Adequate detail on the primary studies was supplied. The method of synthesis appeared appropriate, although it was not entirely clear what method of meta-analysis had been used. The results for the assessment of statistical heterogeneity were only reported for one of the four meta-analyses; differences between treatment effects of individual studies for other meta-analyses could be assessed by inspecting the forest plots. One of the forest plots (bright light as adjunctive treatment for non-seasonal depression) showed studies with different directions of treatment effects, but the implications of this were not discussed in the review. The authors' conclusions are an accurate reflection of the evidence presented, and are relevant to a clearly defined population. However, owing to the methodological limitations, it is not possible to determine the reliability of the conclusions.

Implications of the review for practice and research

Practice: The authors did not state any implications for practice.

Research: The authors stated that more rigorous research is required to evaluate light therapy for mood disorders. The definition of parameters for active and placebo conditions, along with the use of adequate sample sizes with different population subgroups, and the exploration of optimum doses and safety issues, all merit special consideration.

Bibliographic details

Golden R N, Gaynes B N, Ekstrom R D, Hamer R M, Jacobsen F M, Suppes T, Wisner K L, Nemeroff C B. The efficacy of light therapy in the treatment of mood disorders: a review and meta-analysis of the evidence. American Journal of Psychiatry 2005; 162(4): 656-662. [PubMed: 15800134]

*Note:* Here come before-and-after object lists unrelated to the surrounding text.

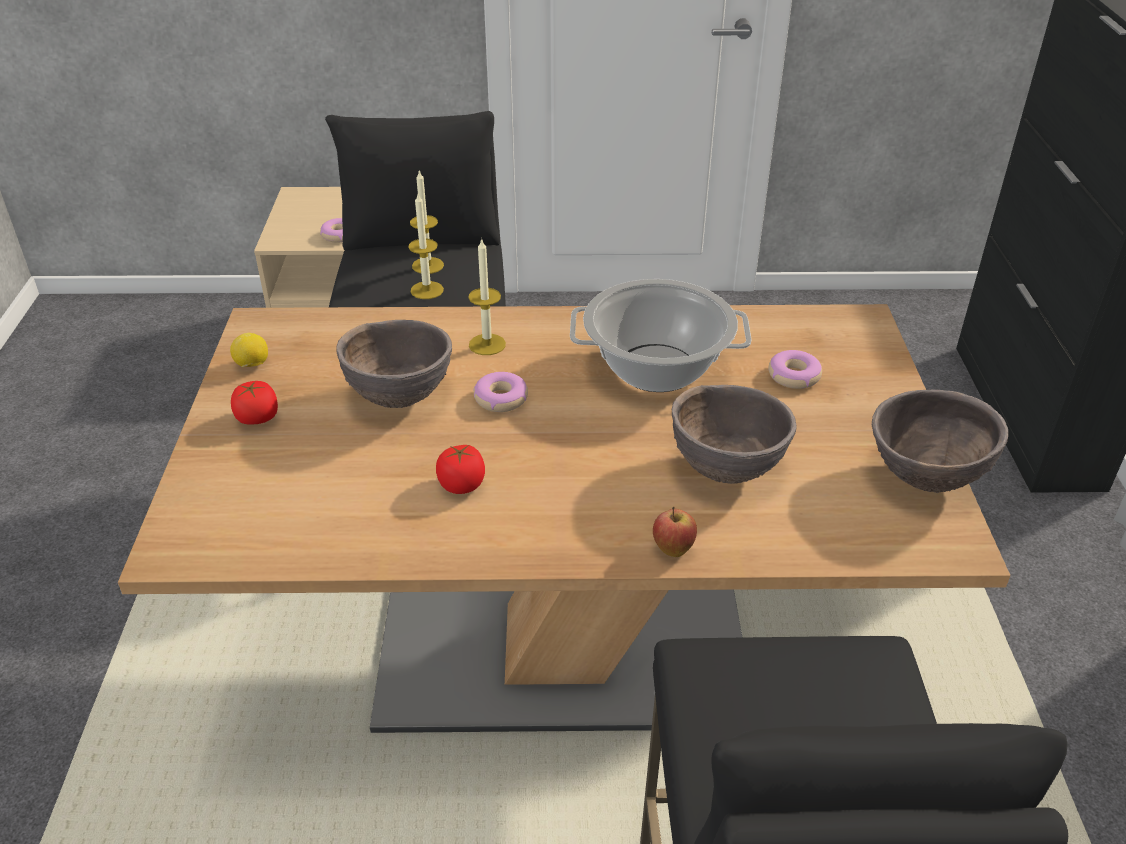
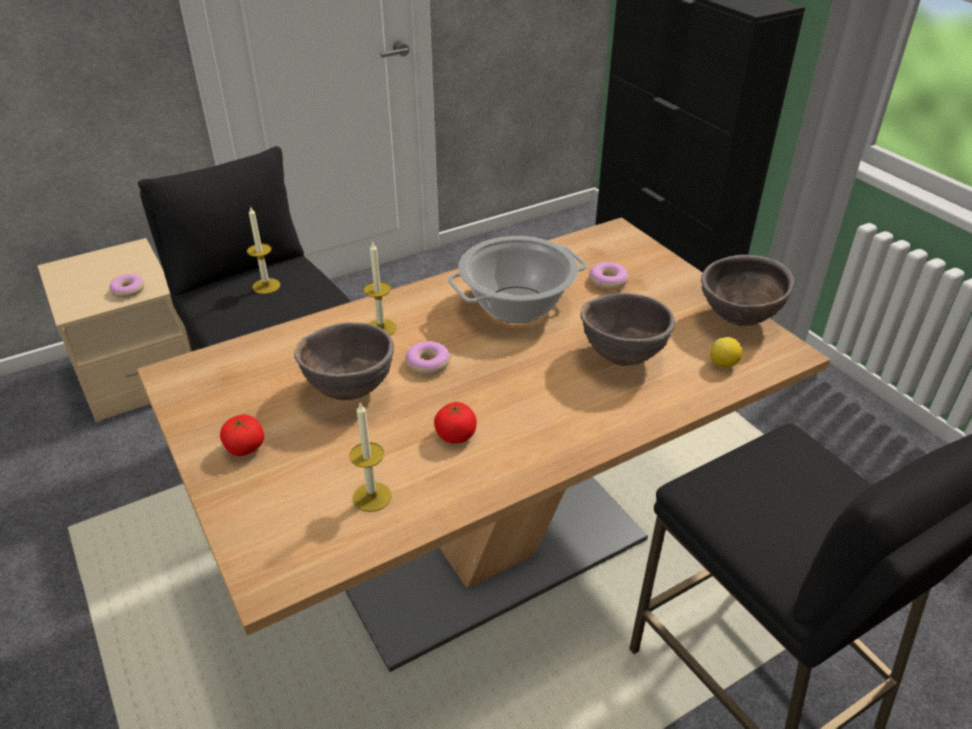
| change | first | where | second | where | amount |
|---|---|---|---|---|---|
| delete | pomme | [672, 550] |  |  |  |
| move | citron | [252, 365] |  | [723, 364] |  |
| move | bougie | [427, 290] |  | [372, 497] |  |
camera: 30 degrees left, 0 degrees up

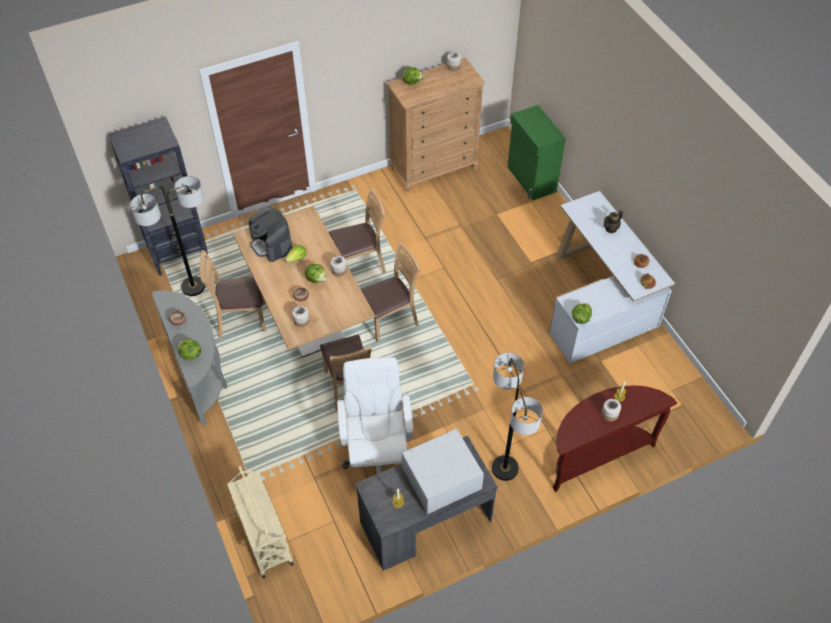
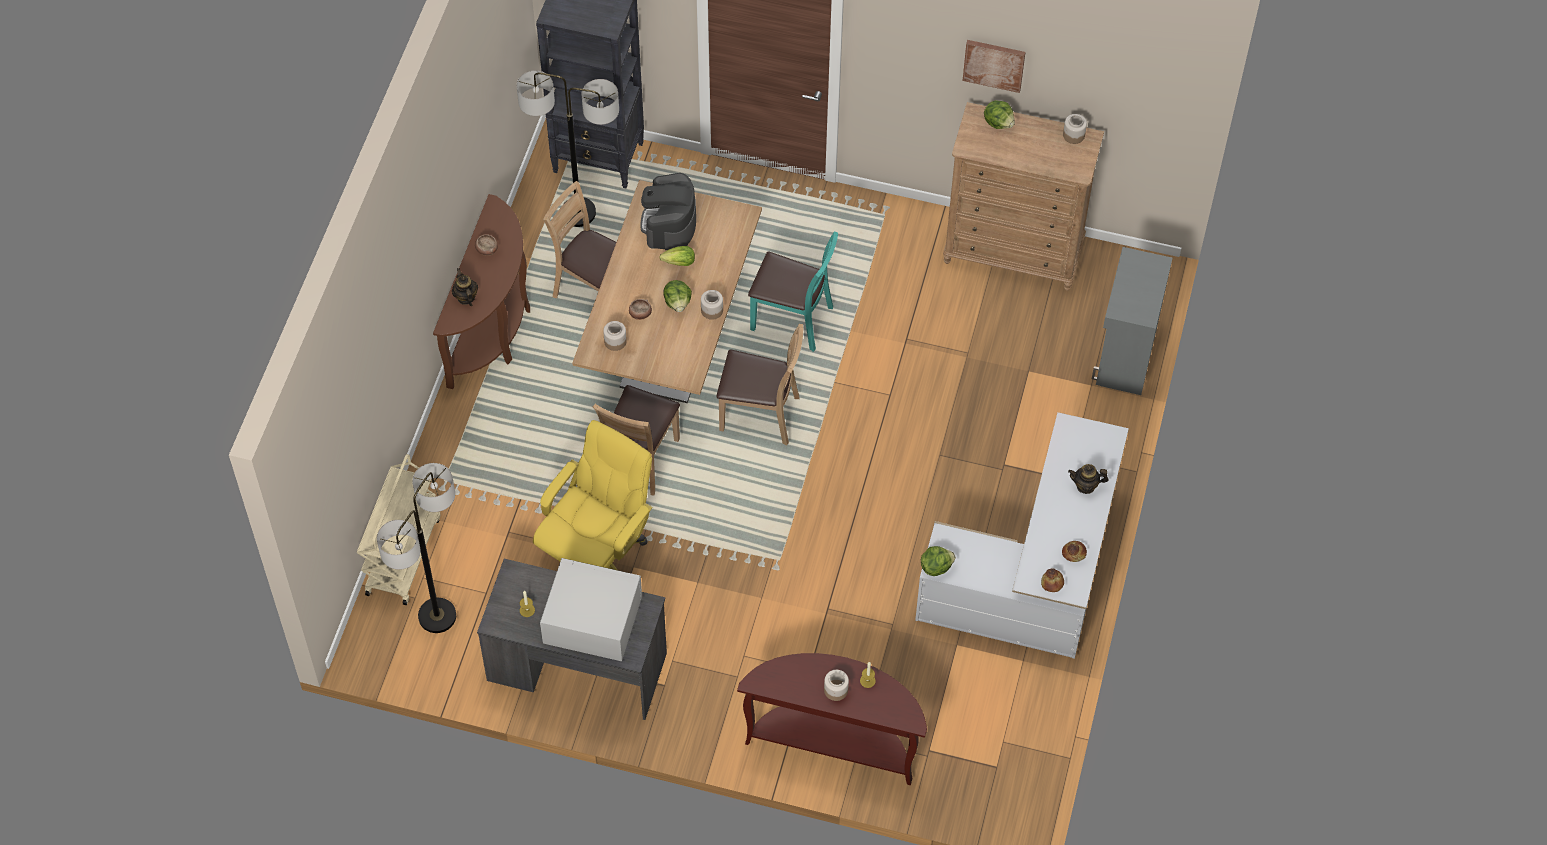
| change | first | where | second | where | amount |
|---|---|---|---|---|---|
| insert |  |  | tableau | [994, 64] |  |
| move | lampadaire | [504, 468] |  | [437, 616] |  |
| replace | laitue | [190, 354] | théière | [466, 297] |  |
| recolor | table console [gris] | [200, 376] | table console [marron] | [493, 330] |  |
| recolor | chaise [marron] | [360, 265] | chaise [turquoise] | [792, 319] |  |
| recolor | chaise de bureau [blanc] | [377, 453] | chaise de bureau [jaune] | [597, 556] |  |
| recolor | meuble de rangement [vert] | [531, 179] | meuble de rangement [gris] | [1125, 355] |  |
camera: 40 degrees right, 5 degrees up

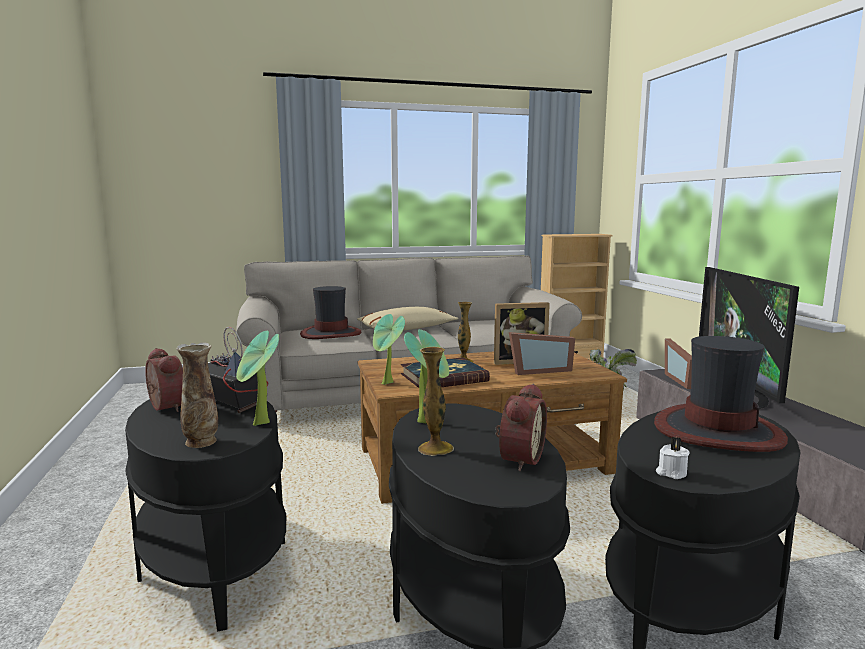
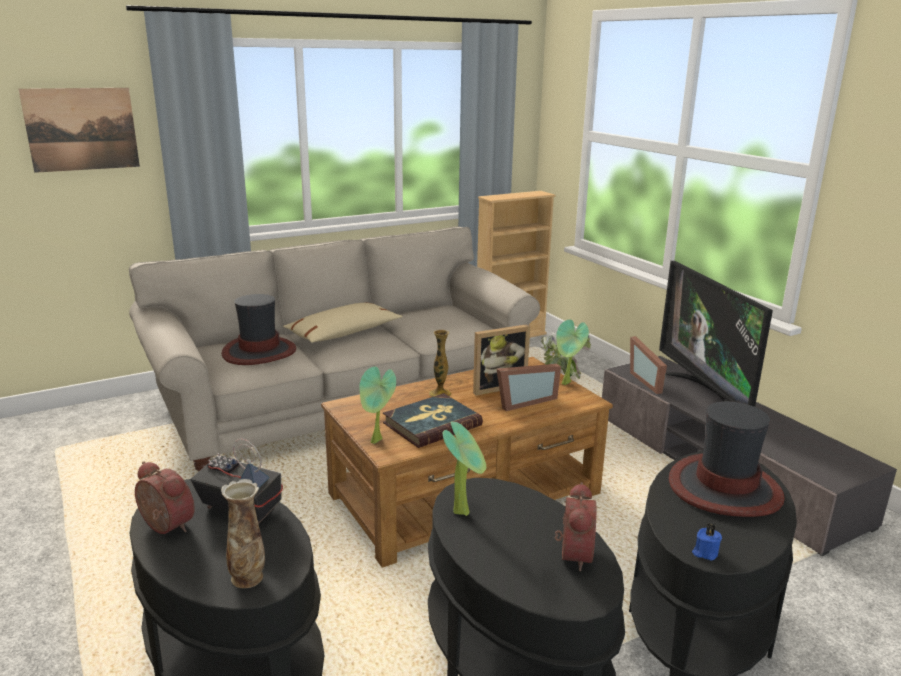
| change | first | where | second | where | amount |
|---|---|---|---|---|---|
| delete | vase | [435, 448] |  |  |  |
| insert |  |  | tableau | [82, 129] |  |
| move | plante en pot | [260, 425] |  | [567, 384] |  |
| recolor | bougie [blanc] | [671, 473] | bougie [bleu] | [704, 552] |  |
camera: 15 degrees left, 10 degrees up

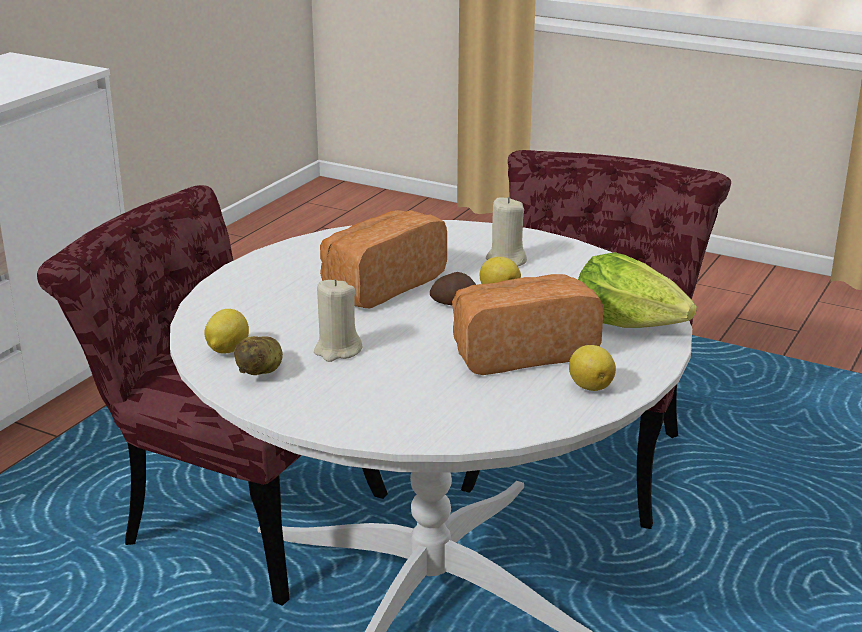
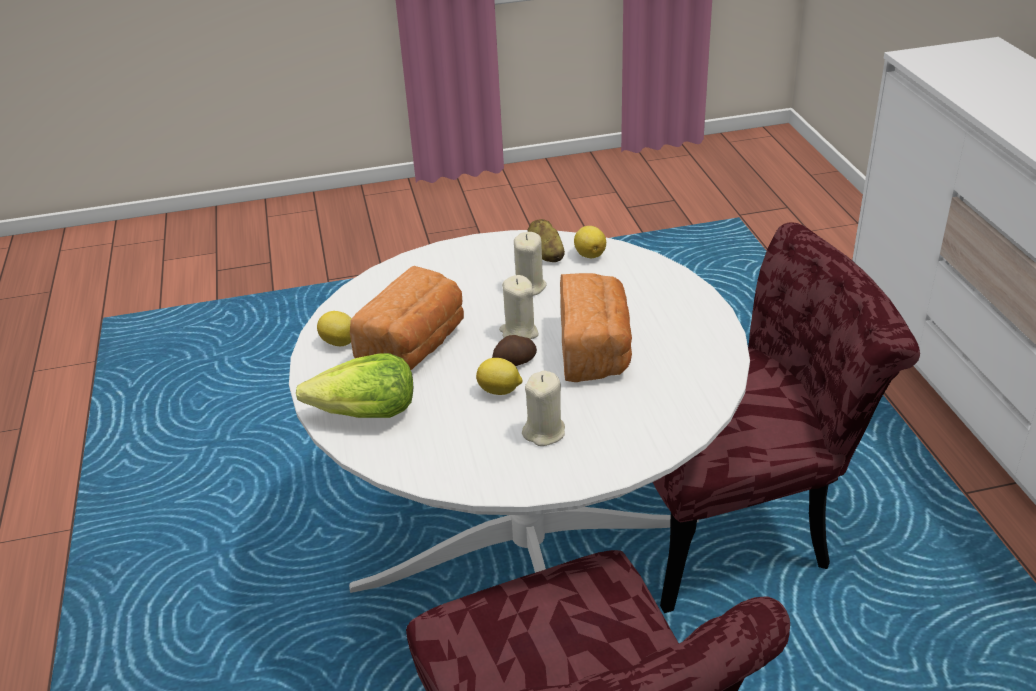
| change | first | where | second | where | amount |
|---|---|---|---|---|---|
| insert |  |  | bougie [beige] | [519, 333] |  |
camera: 140 degrees right, 10 degrees up

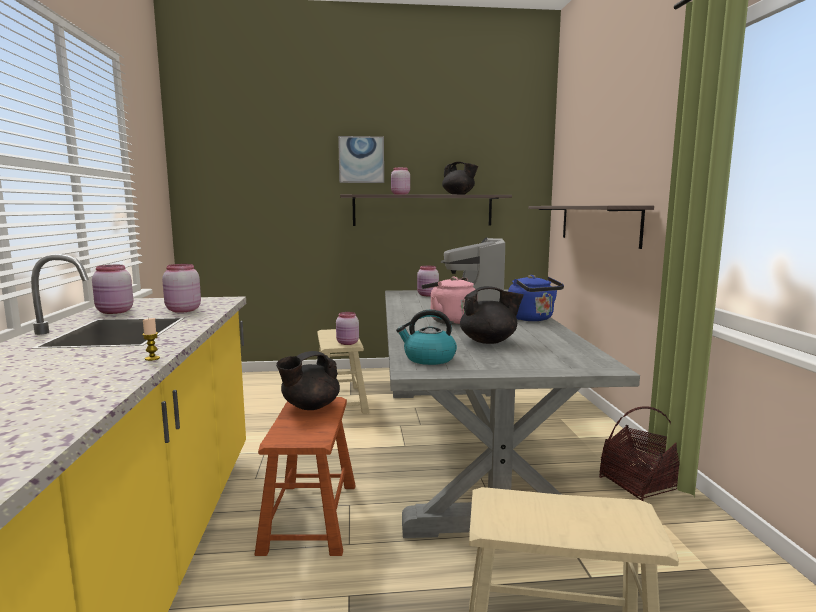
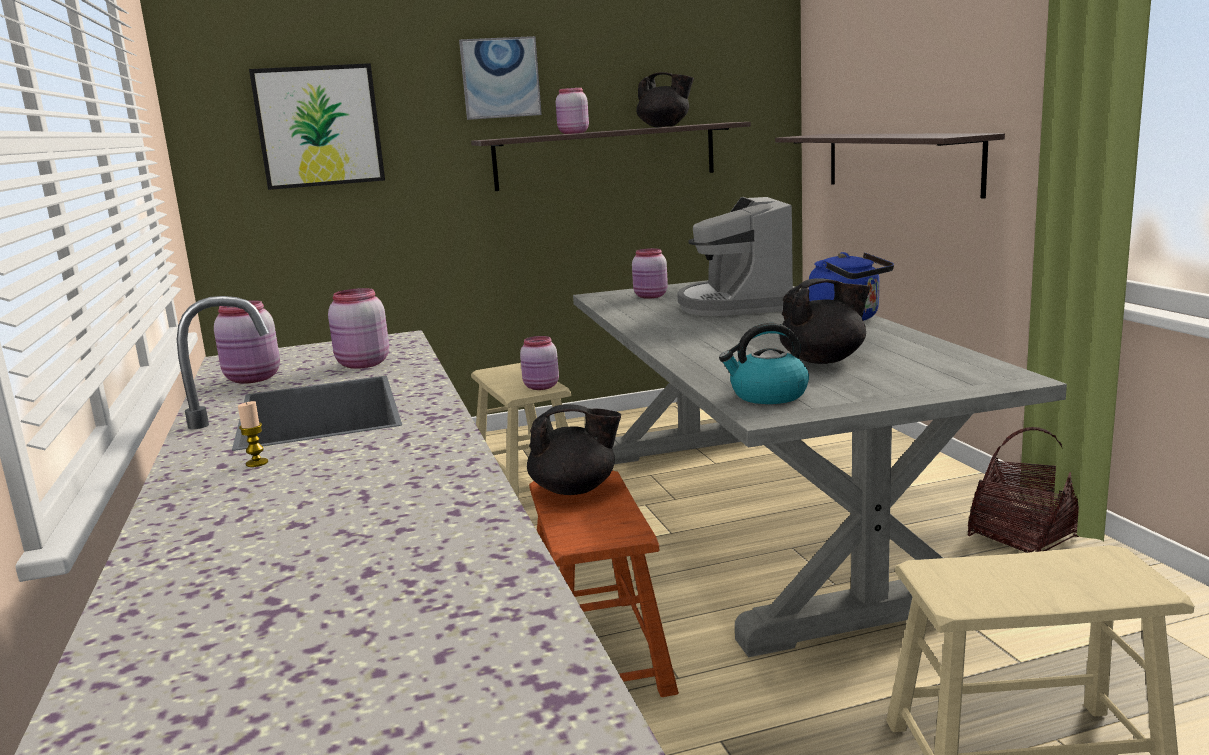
| change | first | where | second | where | amount |
|---|---|---|---|---|---|
| delete | bouilloire [rose] | [450, 321] |  |  |  |
| insert |  |  | tableau | [319, 126] |  |
| move | bougie | [152, 358] |  | [257, 463] |  |
| rotate | théière [noir] | [310, 406] |  | [575, 489] | 135 degrees counterclockwise |
camera: 10 degrees left, 5 degrees up

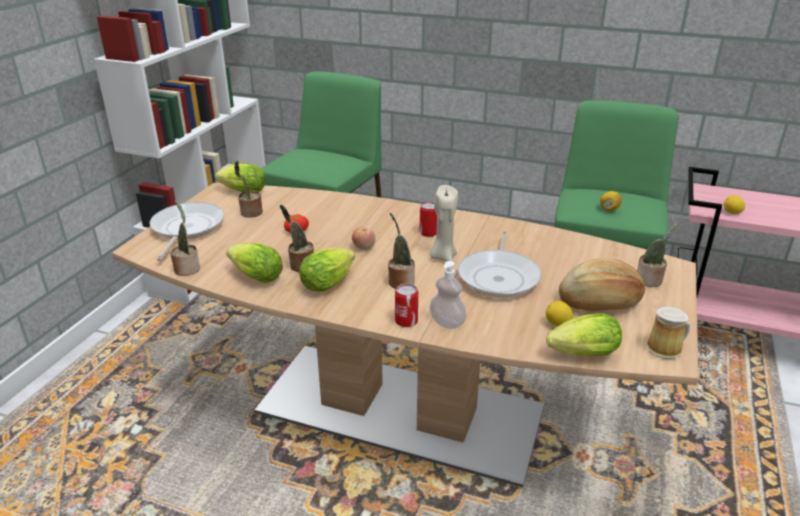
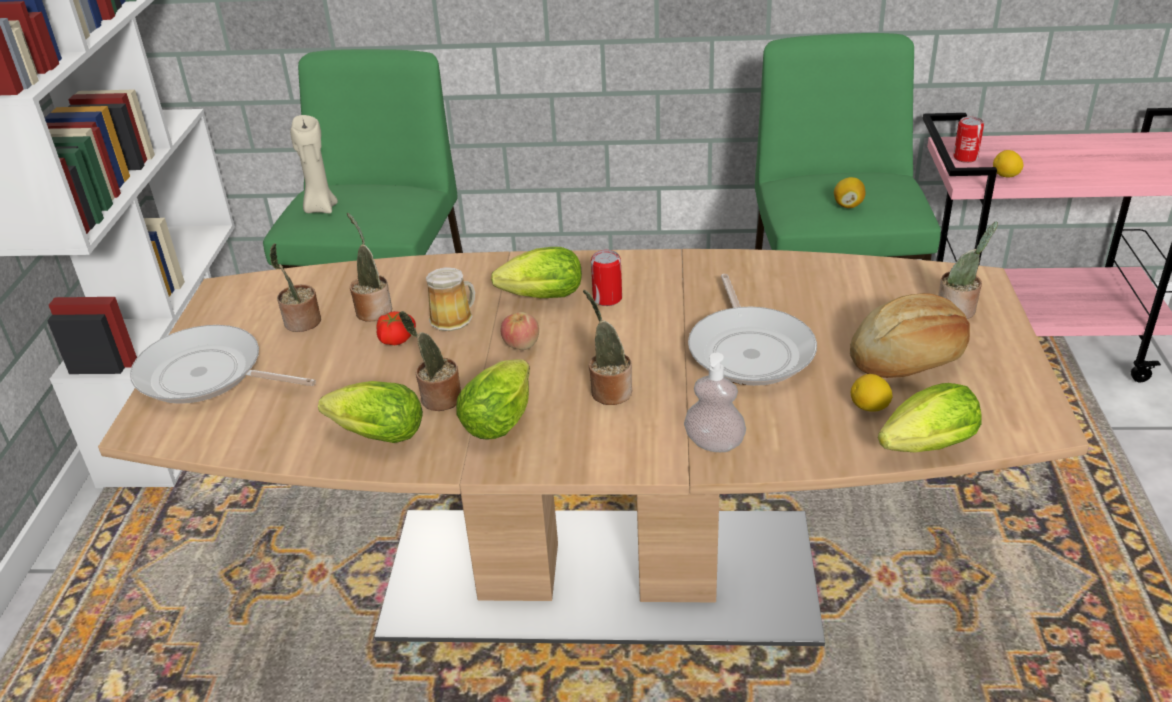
| change | first | where | second | where | amount |
|---|---|---|---|---|---|
| move | plante en pot | [187, 268] |  | [373, 310] |  |
| move | laitue | [241, 192] |  | [538, 298] |  |
| move | boîte métallique | [406, 321] |  | [965, 157] |  |
| move | bougie [beige] | [442, 256] |  | [320, 208] |  |
| move | mug | [666, 348] |  | [454, 318] |  |
| rotate | poêle | [186, 229] |  | [207, 375] | 60 degrees counterclockwise |
camera: 15 degrees left, 5 degrees up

Other publications of related interest

These additional published commentaries may also be of interest. Simon G. Review: bright light therapy and dawn simulation reduce symptom severity in seasonal affective disorder. Evid Based Med 2005;10:146. Simon G. Review: bright-light therapy and dawn simulation reduce symptom severity in seasonal affective disorder. ACP J Club 2005;143:48.

Indexing Status

Subject indexing assigned by NLM

MeSH

Adult; Depressive Disorder /therapy; Humans; Mood Disorders /drug therapy /therapy; Phototherapy /methods; Placebos; Psychotropic Drugs /therapeutic use; Randomized Controlled Trials as Topic /standards /statistics & numerical data; Research Design /standards; Seasonal Affective Disorder /therapy; Treatment Outcome

AccessionNumber

12005009938

Database entry date

31/10/2006

Record Status

This is a critical abstract of a systematic review that meets the criteria for inclusion on DARE. Each critical abstract contains a brief summary of the review methods, results and conclusions followed by a detailed critical assessment on the reliability of the review and the conclusions drawn.

CRD has determined that this article meets the DARE scientific quality criteria for a systematic review.